2011-04-14 Thread Graves Nora E
We are having an intermittent problem with SFS and I'm hoping someone
may have some ideas of what to pursue next.
 
We have several batch jobs that run under VMBATCH overnight.  Sometimes
they are not able to create a file in a directory, even though most
times it is successful.  The only differences in the executions are the
file names; for many of these the File Type is the date.
 
In the job I am most familiar with, these are the specifics.
 
The job runs Monday-Saturday.  This year, it has failed on January 4,
January 12, February 9, March 18, March 25, and April 13.  It has run
successfully the other days.  Other than the QUERY statements below, it
has not changed.
The job runs in a work machine, WORK7.
The job is submitted by the User ID of the database owner.
The SFS directories are owned by a 3rd user.  Failures occur in many of
the subdirectories, not just one subdirectory owned by this user.  This
user is the owner of most of the directories containing the data files
we create in batch, so I don't think it's significant that it's the ID
that has the problem.  However, as far as I know, it is the only ID that
does have the problem.
This job uses VMLINK to acquire a write link to SFS directory.  This
always looks to be successful--no error is given.  (Other jobs use
GETFMADDR and ACCESS to acquire the write link to the directory.  This
always appears successful as well).
Once the file is ready to be copied from the Work Machine's 191 disk to
the SFS directory, the intermittent error appears.  The vast majority of
the time, the write is successful.  However, sometimes, the job gets
this error message: 
DMSOPN1258E You are not authorized to write to file XX 20110413 Z1
 
The file is not large--last night's file was only 12 blocks.

● **SUPPLIED INFORMATION**:
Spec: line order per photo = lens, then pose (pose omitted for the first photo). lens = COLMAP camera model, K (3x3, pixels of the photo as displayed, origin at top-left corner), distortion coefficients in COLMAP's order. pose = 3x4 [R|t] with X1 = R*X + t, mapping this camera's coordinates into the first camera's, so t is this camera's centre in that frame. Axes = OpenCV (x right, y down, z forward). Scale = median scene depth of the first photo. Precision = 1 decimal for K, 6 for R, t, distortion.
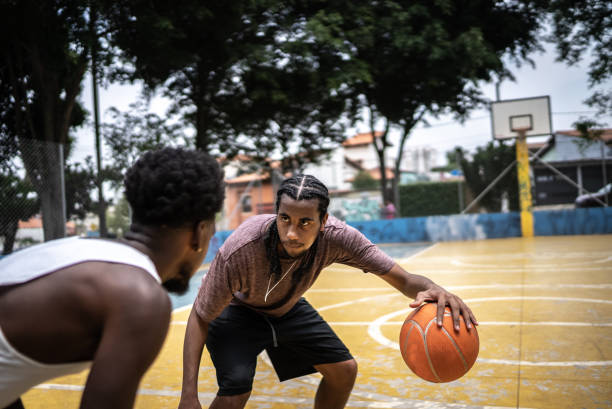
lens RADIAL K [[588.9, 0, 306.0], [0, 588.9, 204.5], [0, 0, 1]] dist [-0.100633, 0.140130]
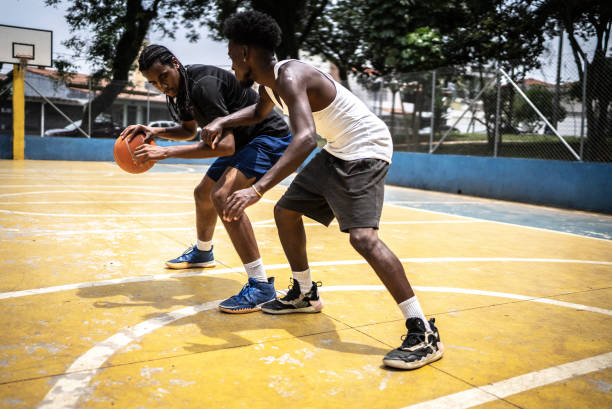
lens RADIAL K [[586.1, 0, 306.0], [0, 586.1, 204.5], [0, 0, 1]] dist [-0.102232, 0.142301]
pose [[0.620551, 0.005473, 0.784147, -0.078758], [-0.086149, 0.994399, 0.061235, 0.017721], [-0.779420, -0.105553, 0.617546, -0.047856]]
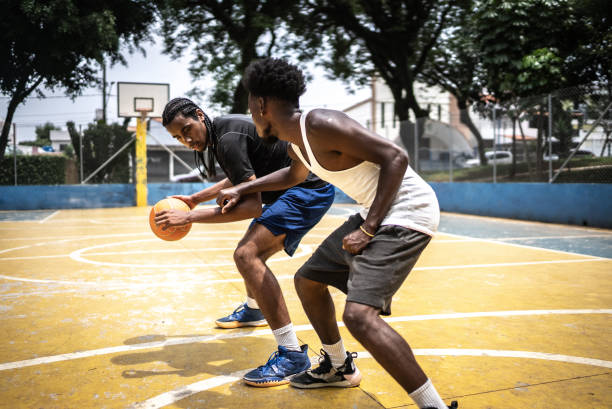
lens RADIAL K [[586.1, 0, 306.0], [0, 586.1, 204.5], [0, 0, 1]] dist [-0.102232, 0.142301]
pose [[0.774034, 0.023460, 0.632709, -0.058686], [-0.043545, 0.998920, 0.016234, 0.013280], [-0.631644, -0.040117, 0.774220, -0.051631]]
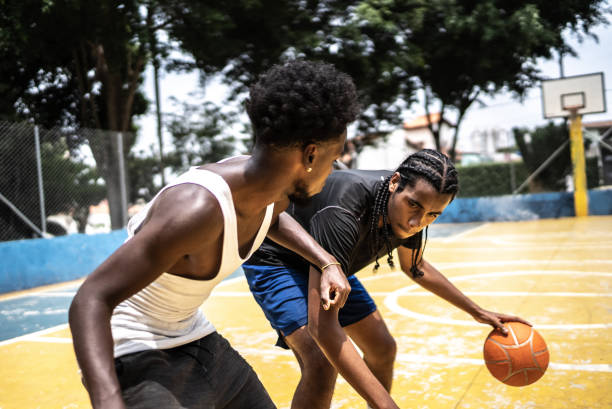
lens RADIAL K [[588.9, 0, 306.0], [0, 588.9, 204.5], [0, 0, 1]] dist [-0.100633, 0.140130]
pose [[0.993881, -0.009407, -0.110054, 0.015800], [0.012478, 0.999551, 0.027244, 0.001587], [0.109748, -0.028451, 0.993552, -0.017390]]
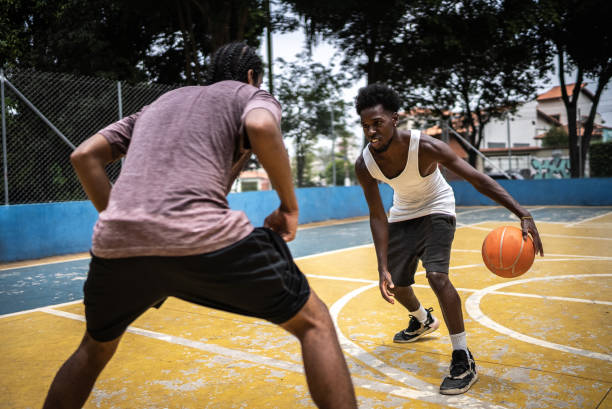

● **TASK INSTRUCTIONS**:
1. From the SFS post, reproduce the passage between "In the job I" and "work machine, WORK7.", inclusive.
2. In the SFS post, how large was last night's file?
3. Write the next part of the SFS post, continuing from its last sentence.

● **RESULTS IN ORDER**:
1.
In the job I am most familiar with, these are the specifics.
 
The job runs Monday-Saturday.  This year, it has failed on January 4,
January 12, February 9, March 18, March 25, and April 13.  It has run
successfully the other days.  Other than the QUERY statements below, it
has not changed.
The job runs in a work machine, WORK7.

2. 12 blocks.

3.
 
At the suggestion of our systems programmer, I've put in a lot of query
statements.  I've issued QUERY LIMITS for the job submitter; it's only
used 84% of the allocation, with several thousand blocks available. The
SFS directory owner has only used 76% of its allocation, with several
thousand more blocks still available.  The filepool is not full.
 
I've issued QUERY FILEPOOL CONFLICT.  There is no conflict.
 
I've issued QUERY ACCESSED.  The directory shows that is accessed R/W.
 
When the write is unsuccessful, the program then loops through 5 tries
of releasing the access, reacquiring the access, and attempting to write
the file again.  This has never been successful.  I've issued both a
COPYFILE and a PIPE to try to write the file; these do not work once
there has been a failure.
 
We've looked at the operator consoles to see if we can find any jobs
running at the same time.  We haven't found any that are accessing that
directory structure.
 
There aren't any dumps to look at--it looks perfectly successful other
than the fact that it won't write the file.
 
Does anyone have any suggestions of something to try next?

 
Nora Graves
nora.e.gra...@irs.gov
 


Re: SFS problem

2011-04-14 Thread Peter . Webb
Would issuing a QUERY AUTHORITY at the time of the error give anything
useful, I wonder. Maybe try for both the directory and the file?

 

Peter

 

-Original Message-
From: The IBM z/VM Operating System [mailto:IBMVM@LISTSERV.UARK.EDU] On
Behalf Of Graves Nora E
Sent: April 14, 2011 15:46
To: IBMVM@LISTSERV.UARK.EDU
Subject: SFS problem

 

We are having an intermittent problem with SFS and I'm hoping someone
may have some ideas of what to pursue next.

 

We have several batch jobs that run under VMBATCH overnight.  Sometimes
they are not able to create a file in a directory, even though most
times it is successful.  The only differences in the executions are the
file names; for many of these the File Type is the date.

 

In the job I am most familiar with, these are the specifics.

 

The job runs Monday-Saturday.  This year, it has failed on January 4,
January 12, February 9, March 18, March 25, and April 13.  It has run
successfully the other days.  Other than the QUERY statements below, it
has not changed.

The job runs in a work machine, WORK7.

The job is submitted by the User ID of the database owner.

The SFS directories are owned by a 3rd user.  Failures occur in many of
the subdirectories, not just one subdirectory owned by this user.  This
user is the owner of most of the directories containing the data files
we create in batch, so I don't think it's significant that it's the ID
that has the problem.  However, as far as I know, it is the only ID that
does have the problem.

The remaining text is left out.